TASK INSTRUCTIONS. Present the lines from the first one up to and including the line that contains "Notified: Notified -> Believe" as a Markdown table with the columns "No." and "Line", numbering each row and skipping any blank lines.

[Dataset entries]
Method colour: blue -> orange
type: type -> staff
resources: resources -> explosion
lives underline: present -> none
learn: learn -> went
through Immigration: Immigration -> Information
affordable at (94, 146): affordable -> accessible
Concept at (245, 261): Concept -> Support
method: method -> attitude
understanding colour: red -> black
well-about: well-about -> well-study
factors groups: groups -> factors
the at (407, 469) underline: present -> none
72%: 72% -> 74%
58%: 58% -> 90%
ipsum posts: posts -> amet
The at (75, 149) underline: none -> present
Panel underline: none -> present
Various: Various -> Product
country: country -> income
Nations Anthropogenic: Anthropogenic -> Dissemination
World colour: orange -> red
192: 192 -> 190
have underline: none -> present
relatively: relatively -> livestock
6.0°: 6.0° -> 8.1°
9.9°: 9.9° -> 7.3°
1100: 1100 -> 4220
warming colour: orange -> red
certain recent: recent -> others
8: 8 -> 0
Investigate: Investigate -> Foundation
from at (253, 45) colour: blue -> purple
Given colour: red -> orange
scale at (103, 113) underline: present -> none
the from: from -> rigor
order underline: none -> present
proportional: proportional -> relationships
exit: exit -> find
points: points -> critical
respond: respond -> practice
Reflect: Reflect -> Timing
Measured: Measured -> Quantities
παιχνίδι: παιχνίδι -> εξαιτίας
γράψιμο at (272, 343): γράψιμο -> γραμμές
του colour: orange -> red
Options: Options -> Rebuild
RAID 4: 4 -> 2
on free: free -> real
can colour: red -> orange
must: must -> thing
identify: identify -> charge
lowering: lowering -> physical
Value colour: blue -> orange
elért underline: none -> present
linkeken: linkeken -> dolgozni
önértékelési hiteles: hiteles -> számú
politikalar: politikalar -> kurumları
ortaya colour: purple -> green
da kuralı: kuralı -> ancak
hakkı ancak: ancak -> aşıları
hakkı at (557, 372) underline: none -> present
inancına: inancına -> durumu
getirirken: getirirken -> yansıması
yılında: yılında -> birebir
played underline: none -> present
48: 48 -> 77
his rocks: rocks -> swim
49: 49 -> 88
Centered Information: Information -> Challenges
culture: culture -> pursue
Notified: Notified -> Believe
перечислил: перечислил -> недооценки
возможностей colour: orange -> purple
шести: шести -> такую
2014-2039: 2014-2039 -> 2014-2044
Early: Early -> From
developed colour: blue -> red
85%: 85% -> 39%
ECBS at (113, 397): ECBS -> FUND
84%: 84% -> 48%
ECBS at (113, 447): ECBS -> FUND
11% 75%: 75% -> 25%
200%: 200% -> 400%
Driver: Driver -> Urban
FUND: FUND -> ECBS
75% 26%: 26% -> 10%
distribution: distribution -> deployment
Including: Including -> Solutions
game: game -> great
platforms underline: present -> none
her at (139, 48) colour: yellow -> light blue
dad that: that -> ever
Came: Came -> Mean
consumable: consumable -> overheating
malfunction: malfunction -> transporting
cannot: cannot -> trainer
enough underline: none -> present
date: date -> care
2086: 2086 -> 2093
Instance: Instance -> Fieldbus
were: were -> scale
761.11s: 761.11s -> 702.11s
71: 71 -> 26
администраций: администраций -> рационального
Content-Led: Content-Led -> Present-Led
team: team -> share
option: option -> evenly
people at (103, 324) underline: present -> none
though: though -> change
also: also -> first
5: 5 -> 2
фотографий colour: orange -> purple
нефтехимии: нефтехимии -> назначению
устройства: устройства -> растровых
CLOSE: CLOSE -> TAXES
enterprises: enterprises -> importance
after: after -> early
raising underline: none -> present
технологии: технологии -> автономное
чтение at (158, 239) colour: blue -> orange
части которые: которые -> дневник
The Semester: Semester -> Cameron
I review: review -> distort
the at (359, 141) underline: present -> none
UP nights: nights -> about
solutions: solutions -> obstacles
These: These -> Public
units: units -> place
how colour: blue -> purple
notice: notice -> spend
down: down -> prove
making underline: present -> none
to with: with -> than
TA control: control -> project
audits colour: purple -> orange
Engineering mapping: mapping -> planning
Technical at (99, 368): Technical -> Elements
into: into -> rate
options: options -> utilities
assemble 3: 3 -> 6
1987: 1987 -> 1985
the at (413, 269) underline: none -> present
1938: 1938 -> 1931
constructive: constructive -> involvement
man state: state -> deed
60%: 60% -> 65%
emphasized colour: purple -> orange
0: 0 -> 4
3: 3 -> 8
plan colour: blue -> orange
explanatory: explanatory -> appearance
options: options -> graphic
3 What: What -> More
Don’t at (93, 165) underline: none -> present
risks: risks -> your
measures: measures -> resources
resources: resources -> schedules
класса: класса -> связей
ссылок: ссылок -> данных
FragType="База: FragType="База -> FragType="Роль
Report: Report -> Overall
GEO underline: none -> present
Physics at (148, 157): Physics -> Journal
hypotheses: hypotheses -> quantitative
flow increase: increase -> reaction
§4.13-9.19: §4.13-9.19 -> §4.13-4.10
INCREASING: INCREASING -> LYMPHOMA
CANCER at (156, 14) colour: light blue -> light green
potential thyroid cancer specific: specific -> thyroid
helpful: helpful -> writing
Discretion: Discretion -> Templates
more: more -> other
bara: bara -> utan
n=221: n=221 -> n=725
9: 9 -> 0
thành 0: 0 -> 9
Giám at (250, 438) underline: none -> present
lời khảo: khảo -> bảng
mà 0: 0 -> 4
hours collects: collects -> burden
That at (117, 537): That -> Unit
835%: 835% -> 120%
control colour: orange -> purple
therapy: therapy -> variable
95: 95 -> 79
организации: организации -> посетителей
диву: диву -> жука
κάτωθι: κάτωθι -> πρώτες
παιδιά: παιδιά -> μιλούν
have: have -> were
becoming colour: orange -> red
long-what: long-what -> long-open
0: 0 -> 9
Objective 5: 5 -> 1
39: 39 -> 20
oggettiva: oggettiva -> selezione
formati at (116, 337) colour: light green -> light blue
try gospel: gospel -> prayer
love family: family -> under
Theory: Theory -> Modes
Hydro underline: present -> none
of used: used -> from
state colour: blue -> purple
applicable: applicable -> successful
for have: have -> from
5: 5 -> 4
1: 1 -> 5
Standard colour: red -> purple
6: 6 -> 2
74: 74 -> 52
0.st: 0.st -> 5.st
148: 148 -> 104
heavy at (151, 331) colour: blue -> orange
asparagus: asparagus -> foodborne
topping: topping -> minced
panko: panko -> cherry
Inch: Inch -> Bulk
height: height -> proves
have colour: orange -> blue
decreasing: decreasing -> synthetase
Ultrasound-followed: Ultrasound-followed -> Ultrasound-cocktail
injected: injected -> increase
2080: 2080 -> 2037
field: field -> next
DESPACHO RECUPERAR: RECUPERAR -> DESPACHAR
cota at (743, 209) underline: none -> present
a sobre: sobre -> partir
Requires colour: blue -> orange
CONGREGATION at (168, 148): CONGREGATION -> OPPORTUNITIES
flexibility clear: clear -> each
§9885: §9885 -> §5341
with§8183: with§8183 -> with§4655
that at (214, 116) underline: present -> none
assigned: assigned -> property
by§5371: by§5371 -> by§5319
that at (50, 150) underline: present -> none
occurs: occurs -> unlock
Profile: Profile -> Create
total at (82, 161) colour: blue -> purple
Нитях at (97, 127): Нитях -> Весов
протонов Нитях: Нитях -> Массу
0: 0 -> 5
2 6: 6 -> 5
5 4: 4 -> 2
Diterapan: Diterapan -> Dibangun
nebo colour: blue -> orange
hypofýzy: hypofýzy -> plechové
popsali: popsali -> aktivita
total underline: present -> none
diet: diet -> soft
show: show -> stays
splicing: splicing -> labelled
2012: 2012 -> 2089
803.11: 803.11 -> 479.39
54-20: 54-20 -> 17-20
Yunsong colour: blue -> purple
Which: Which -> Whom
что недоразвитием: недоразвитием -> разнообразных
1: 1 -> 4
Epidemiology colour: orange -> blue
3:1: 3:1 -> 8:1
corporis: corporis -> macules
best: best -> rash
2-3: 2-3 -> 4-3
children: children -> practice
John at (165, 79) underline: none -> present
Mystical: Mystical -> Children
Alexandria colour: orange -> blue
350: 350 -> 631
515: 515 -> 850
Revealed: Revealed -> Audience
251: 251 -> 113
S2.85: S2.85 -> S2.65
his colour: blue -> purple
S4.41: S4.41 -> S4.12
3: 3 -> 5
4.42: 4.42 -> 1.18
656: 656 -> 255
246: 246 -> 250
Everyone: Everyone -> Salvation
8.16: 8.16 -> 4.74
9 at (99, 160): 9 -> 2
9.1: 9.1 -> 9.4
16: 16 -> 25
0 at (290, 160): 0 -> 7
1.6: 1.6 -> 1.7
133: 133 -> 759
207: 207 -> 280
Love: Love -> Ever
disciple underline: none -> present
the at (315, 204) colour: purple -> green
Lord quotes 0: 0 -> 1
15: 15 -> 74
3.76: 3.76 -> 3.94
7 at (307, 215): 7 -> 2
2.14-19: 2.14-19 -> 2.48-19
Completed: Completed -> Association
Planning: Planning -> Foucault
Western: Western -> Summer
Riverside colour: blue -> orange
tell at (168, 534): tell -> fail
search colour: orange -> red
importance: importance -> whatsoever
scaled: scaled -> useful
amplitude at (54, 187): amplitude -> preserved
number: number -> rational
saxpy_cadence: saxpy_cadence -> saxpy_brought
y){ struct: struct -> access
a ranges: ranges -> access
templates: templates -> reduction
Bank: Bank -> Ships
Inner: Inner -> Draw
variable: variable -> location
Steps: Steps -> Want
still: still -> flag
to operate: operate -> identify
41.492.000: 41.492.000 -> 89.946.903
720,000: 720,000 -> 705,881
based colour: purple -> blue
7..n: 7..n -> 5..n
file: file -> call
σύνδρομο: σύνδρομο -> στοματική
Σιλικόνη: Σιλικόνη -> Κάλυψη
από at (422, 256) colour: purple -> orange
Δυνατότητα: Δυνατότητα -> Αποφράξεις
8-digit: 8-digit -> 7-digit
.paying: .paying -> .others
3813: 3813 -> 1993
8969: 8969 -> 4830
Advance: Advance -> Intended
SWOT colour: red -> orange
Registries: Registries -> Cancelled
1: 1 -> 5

WRITTEN ANSWER.
| No. | Line |
|---|---|
| 1 | Method colour: blue -> orange |
| 2 | type: type -> staff |
| 3 | resources: resources -> explosion |
| 4 | lives underline: present -> none |
| 5 | learn: learn -> went |
| 6 | through Immigration: Immigration -> Information |
| 7 | affordable at (94, 146): affordable -> accessible |
| 8 | Concept at (245, 261): Concept -> Support |
| 9 | method: method -> attitude |
| 10 | understanding colour: red -> black |
| 11 | well-about: well-about -> well-study |
| 12 | factors groups: groups -> factors |
| 13 | the at (407, 469) underline: present -> none |
| 14 | 72%: 72% -> 74% |
| 15 | 58%: 58% -> 90% |
| 16 | ipsum posts: posts -> amet |
| 17 | The at (75, 149) underline: none -> present |
| 18 | Panel underline: none -> present |
| 19 | Various: Various -> Product |
| 20 | country: country -> income |
| 21 | Nations Anthropogenic: Anthropogenic -> Dissemination |
| 22 | World colour: orange -> red |
| 23 | 192: 192 -> 190 |
| 24 | have underline: none -> present |
| 25 | relatively: relatively -> livestock |
| 26 | 6.0°: 6.0° -> 8.1° |
| 27 | 9.9°: 9.9° -> 7.3° |
| 28 | 1100: 1100 -> 4220 |
| 29 | warming colour: orange -> red |
| 30 | certain recent: recent -> others |
| 31 | 8: 8 -> 0 |
| 32 | Investigate: Investigate -> Foundation |
| 33 | from at (253, 45) colour: blue -> purple |
| 34 | Given colour: red -> orange |
| 35 | scale at (103, 113) underline: present -> none |
| 36 | the from: from -> rigor |
| 37 | order underline: none -> present |
| 38 | proportional: proportional -> relationships |
| 39 | exit: exit -> find |
| 40 | points: points -> critical |
| 41 | respond: respond -> practice |
| 42 | Reflect: Reflect -> Timing |
| 43 | Measured: Measured -> Quantities |
| 44 | παιχνίδι: παιχνίδι -> εξαιτίας |
| 45 | γράψιμο at (272, 343): γράψιμο -> γραμμές |
| 46 | του colour: orange -> red |
| 47 | Options: Options -> Rebuild |
| 48 | RAID 4: 4 -> 2 |
| 49 | on free: free -> real |
| 50 | can colour: red -> orange |
| 51 | must: must -> thing |
| 52 | identify: identify -> charge |
| 53 | lowering: lowering -> physical |
| 54 | Value colour: blue -> orange |
| 55 | elért underline: none -> present |
| 56 | linkeken: linkeken -> dolgozni |
| 57 | önértékelési hiteles: hiteles -> számú |
| 58 | politikalar: politikalar -> kurumları |
| 59 | ortaya colour: purple -> green |
| 60 | da kuralı: kuralı -> ancak |
| 61 | hakkı ancak: ancak -> aşıları |
| 62 | hakkı at (557, 372) underline: none -> present |
| 63 | inancına: inancına -> durumu |
| 64 | getirirken: getirirken -> yansıması |
| 65 | yılında: yılında -> birebir |
| 66 | played underline: none -> present |
| 67 | 48: 48 -> 77 |
| 68 | his rocks: rocks -> swim |
| 69 | 49: 49 -> 88 |
| 70 | Centered Information: Information -> Challenges |
| 71 | culture: culture -> pursue |
| 72 | Notified: Notified -> Believe |